Decálogo imprescindible para ser un buen líder | José Antonio Carazo

Decálogo imprescindible para ser un buen líder

Vivimos en una sociedad en continua evolución en la que van surgiendo nuevos modelos de negocio que implican a su vez nuevas formas de management. La visión del jefe como figura autoritaria que dirige a un grupo de personas no siempre es un referente válido.
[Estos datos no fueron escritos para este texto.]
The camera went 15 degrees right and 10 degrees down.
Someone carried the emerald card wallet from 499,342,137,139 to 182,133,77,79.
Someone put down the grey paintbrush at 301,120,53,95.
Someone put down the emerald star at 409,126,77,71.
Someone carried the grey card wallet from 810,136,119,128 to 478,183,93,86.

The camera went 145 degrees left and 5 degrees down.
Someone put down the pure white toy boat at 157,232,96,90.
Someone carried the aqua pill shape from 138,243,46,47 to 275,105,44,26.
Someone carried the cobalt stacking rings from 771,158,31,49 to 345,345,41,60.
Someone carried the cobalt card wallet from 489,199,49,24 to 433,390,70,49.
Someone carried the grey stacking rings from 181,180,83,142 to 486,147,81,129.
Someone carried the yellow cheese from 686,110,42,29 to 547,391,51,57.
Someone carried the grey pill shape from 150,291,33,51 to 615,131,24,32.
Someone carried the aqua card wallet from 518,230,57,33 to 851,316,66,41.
Por ello, en la actualidad se va imponiendo un estilo de liderazgo más cercano que inspira e implica a sus equipos.

El Observatorio de Empleo de AgioGlobal, entidad que analiza las tendencias del mercado laboral, ha identificado 10 características comunes que debe cumplir un buen líder para crear sinergias a largo plazo entre los empleados.

  1. Visión de futuro. Un líder efectivo tiene los objetivos corporativos bien definidos, de forma que muestra y guía el camino de los integrantes de su equipo. Además, comunica lo que espera obtener y dónde desea llegar. “La figura tradicional de jefe se vinculaba con la necesidad de controlar cada acción. En cambio, los líderes saben que su equipo cumplirá si recibe dirección y apoyo en el camino”, añade José María Camps, presidente de AgioGlobal.
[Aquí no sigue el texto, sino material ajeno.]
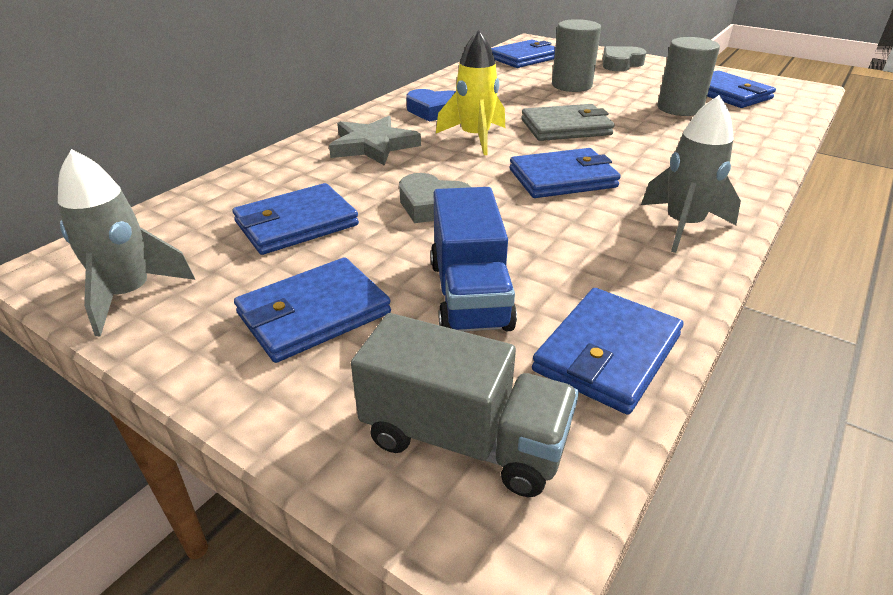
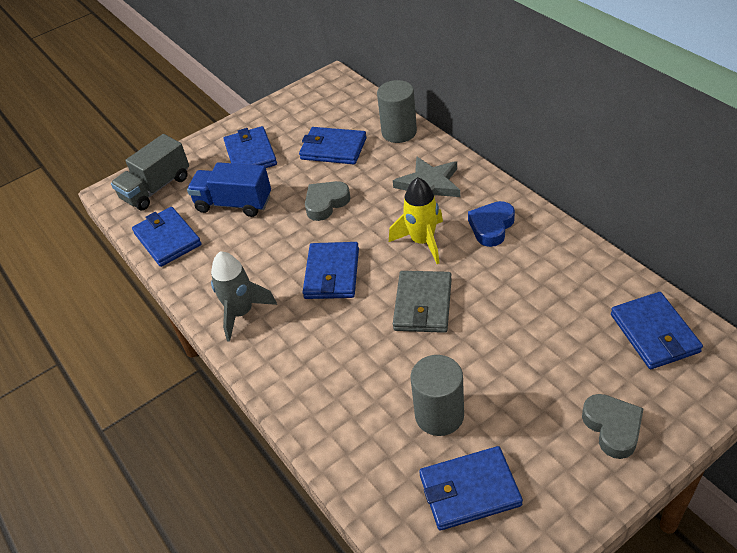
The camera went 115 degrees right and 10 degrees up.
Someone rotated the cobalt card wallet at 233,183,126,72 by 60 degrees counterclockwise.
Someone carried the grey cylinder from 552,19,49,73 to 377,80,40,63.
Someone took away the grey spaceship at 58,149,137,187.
  2. Capacidad de comunicación. Comunicar desde una posición de liderazgo implica transferir un propósito y una visión capaces de influir en la conducta de un empleado o un equipo. Los líderes deben servirse de esta herramienta para dirigir y motivar a los profesionales a su cargo. “Ya no basta con transmitir el mensaje. El líder comparte la información, se asegura de que ha sido asimilada y comprendida y busca la interacción con su equipo”, matiza Camps.
  3. Liderazgo colectivo. “El liderazgo se ha convertido en un proceso colectivo. Ello evidencia la importancia de delegar. Los líderes asignan tareas y dejan hacer, asegurándose que se va a hacer el trabajo y se van a conseguir los objetivos propuestos”, prosigue el presidente de AgioGlobal.
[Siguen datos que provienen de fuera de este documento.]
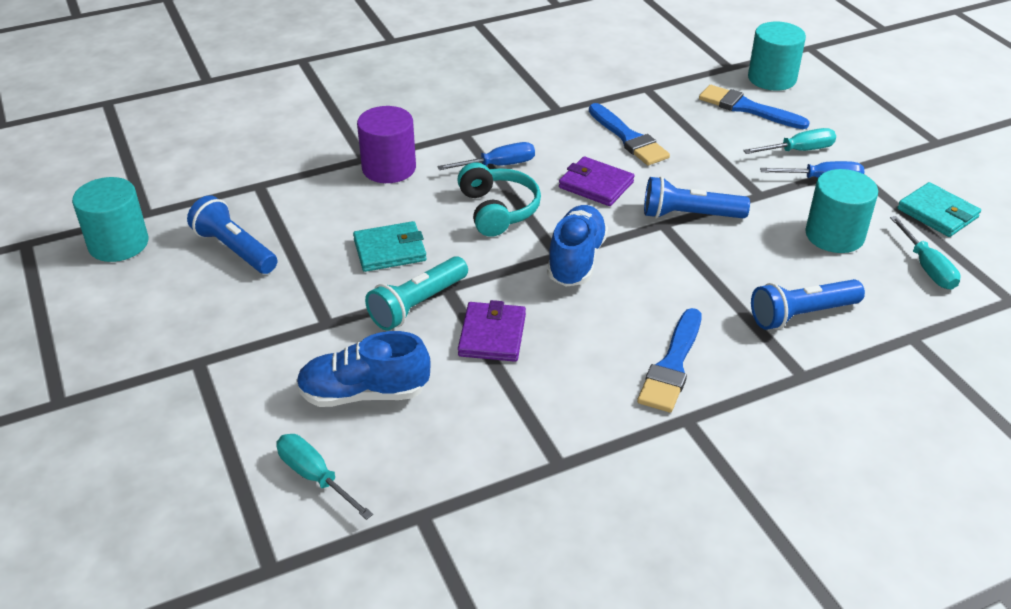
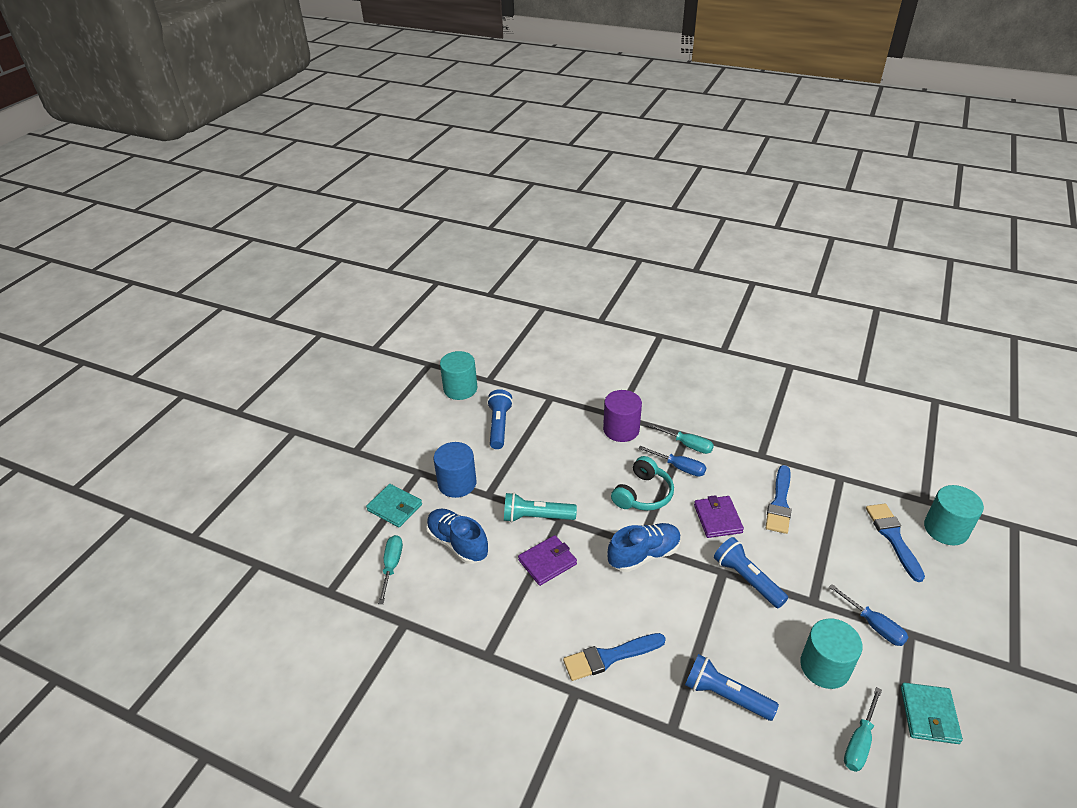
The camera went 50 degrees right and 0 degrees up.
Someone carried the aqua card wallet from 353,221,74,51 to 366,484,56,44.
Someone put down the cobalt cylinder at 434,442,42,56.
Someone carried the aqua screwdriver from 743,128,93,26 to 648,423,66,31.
  4. Credibilidad y confianza. La calidad de la relación con el equipo y la demostración de las capacidades del líder le otorgan credibilidad. Además, resulta complicado que un líder pueda ejercer influencia si proyecta desconfianza y dudas.
  5. Conciliación. Los diferentes puntos de vista de los integrantes de un equipo pueden generar situaciones complicadas que exigen de la intervención de un líder, que debe saber  conciliar las distintas posiciones para obtener un acuerdo común.
  6. Potenciar e identificar fortalezas. Al reconocer el trabajo de cada individuo y desarrollar al máximo sus capacidades, el buen líder disminuye los conflictos potenciales. Además, entiende la importancia del desarrollo personal y profesional de sus subordinados, y hace lo necesario para actualizar su conocimiento, habilidades y aptitudes.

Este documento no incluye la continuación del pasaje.